PETRONAS Not Laying Off Permanent Staff Despite Current Market Gloom

PETRONAS Not Laying Off Permanent Staff Despite Current Market Gloom
PETRONAS is not laying off permanent staff despite the current low oil price environment that has already led to massive job cuts in the petroleum industry worldwide.

Malaysia's national oil company (NOC) Petroliam Nasional Berhad (PETRONAS) is not laying off permanent staff in the current low oil price environment which has already prompted the petroleum industry to announce massive job cuts globally, the firm said in a press release Wednesday.

Company President and Group CEO Wan Zulkiflee Wan Ariffin said that despite the more than 200,000 job cuts announced by the industry globally, PETRONAS is not shedding jobs of permanent staff.

He remains hopeful that the low oil prices, which contributed to a sharp 91 percent fall in PETRONAS' profit after tax (PAT) for third quarter 2015 (3Q 2015) ending Sept. 30, will not prolong to a stage where such measures need to be considered.
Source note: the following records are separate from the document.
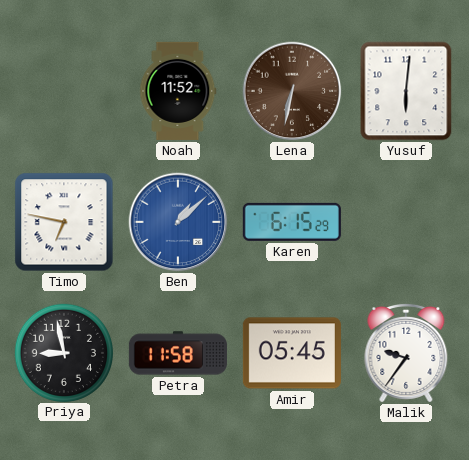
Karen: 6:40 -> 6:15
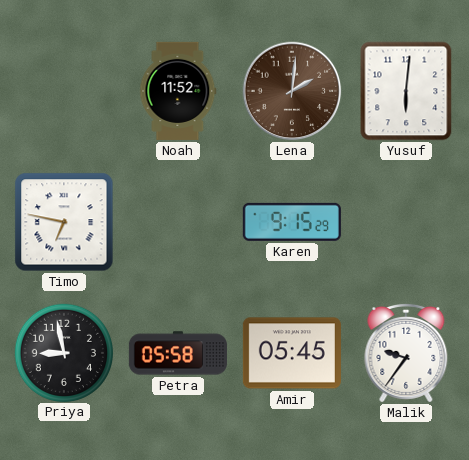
Lena: 6:32 -> 2:01
Ben: 1:08 -> none
Karen: 6:15 -> 9:15
Petra: 11:58 -> 05:58
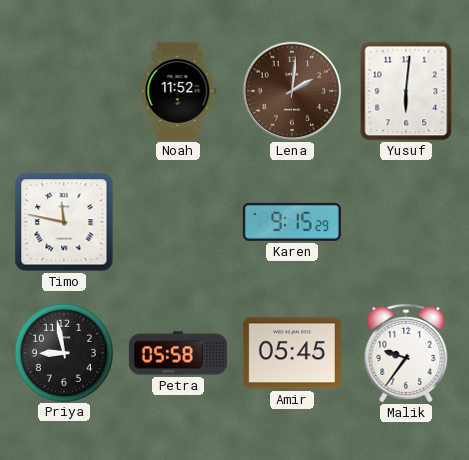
Timo: 6:47 -> 11:47
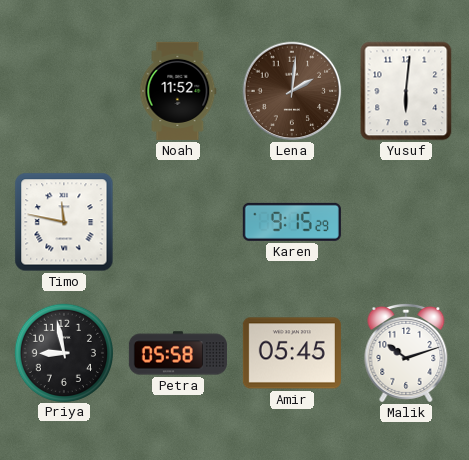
Malik: 9:36 -> 10:12
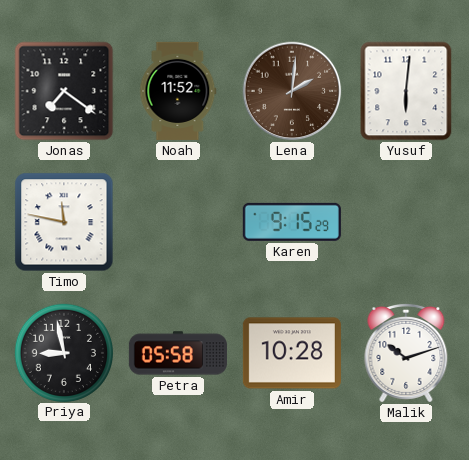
Jonas: none -> 7:21
Amir: 05:45 -> 10:28
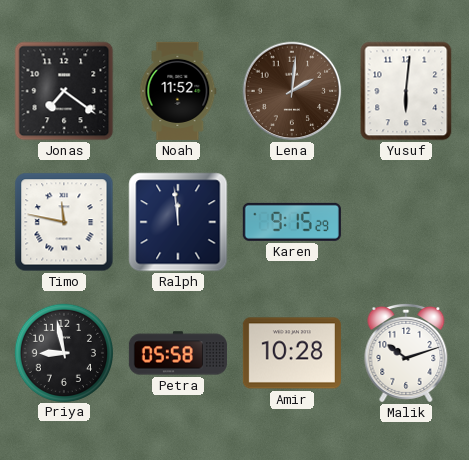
Ralph: none -> 11:59
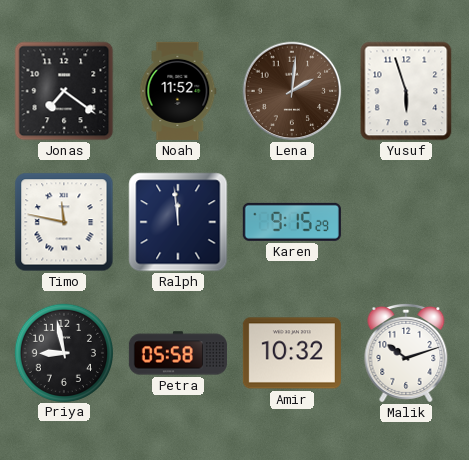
Yusuf: 6:01 -> 5:57
Amir: 10:28 -> 10:32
Instead, the state-owned firm will reallocate existing manpower across businesses, specifically to man increased downstream activities.

According to PETRONAS Sustainability Report 2014, the company employs around 51,000 staff.

PETRONAS' PAT for 3Q 2015 fell to $310.3 million (MYR 1.351 billion), compared to $3.462 million (MYR 15.073 billion) in the previous year "primarily due to lower prices and higher upstream assets impairment losses recorded for the quarter." Meanwhile, 3Q 2015 revenue shrank 25 percent to $13.748 billion (MYR 60.064 billion), down from $18.397 billion (MYR 80.373 billion) a year ago.

The non-cash impairments are a necessary, prudent measure, as the company braces for a long drawn-out period of low oil prices, Wan Zulkiflee said at a press conference held in conjunction with the release of the financial results.

“However, we remain confident of being able to weather through this storm, given that our cash flow from operations for 3Q of $3.891 billion (MYR 17 billion) and for Year-To-Date of $11.673 billion (MYR 51 billion) are at levels expected given the external factors,” he added.

Looking ahead, PETRONAS anticipates continued challenges due to the bearish market sentiments and will continue to focus on internal measures of control to steer the company through the downturn.

“Moving forward, with the outlook on the oil and gas sector still uncertain, we must focus on adapting more prudent approaches to our cash management and materializing internal efficiency measures,” Wan Zulkiflee said.

The Malaysian NOC remains committed to its capital expenditure (capex) projects, include those upstream such as the Pacific North West LNG (liquefied natural gas) Project in Canada, the LNG Train 9 in Bintulu, and the two PETRONAS Floating LNG projects being constructed in South Korea.

“These capex projects are investments for the long-term, and we are set on seeing them through successfully to ensure PETRONAS’ sustainability well into the future,” Wan Zulklifee commented.

Meanwhile, the PETRONAS CEO reiterated his call from previous quarters for Malaysian oil and gas players to consolidate to overcome the challenging environment.

“I feel that consolidation among players within the Malaysian oil and gas industry is not happening as quickly as we would like. I hope that our colleagues in the industry will heed this call and internalize that the only way out of this storm is to combine forces and become stronger players,” he added.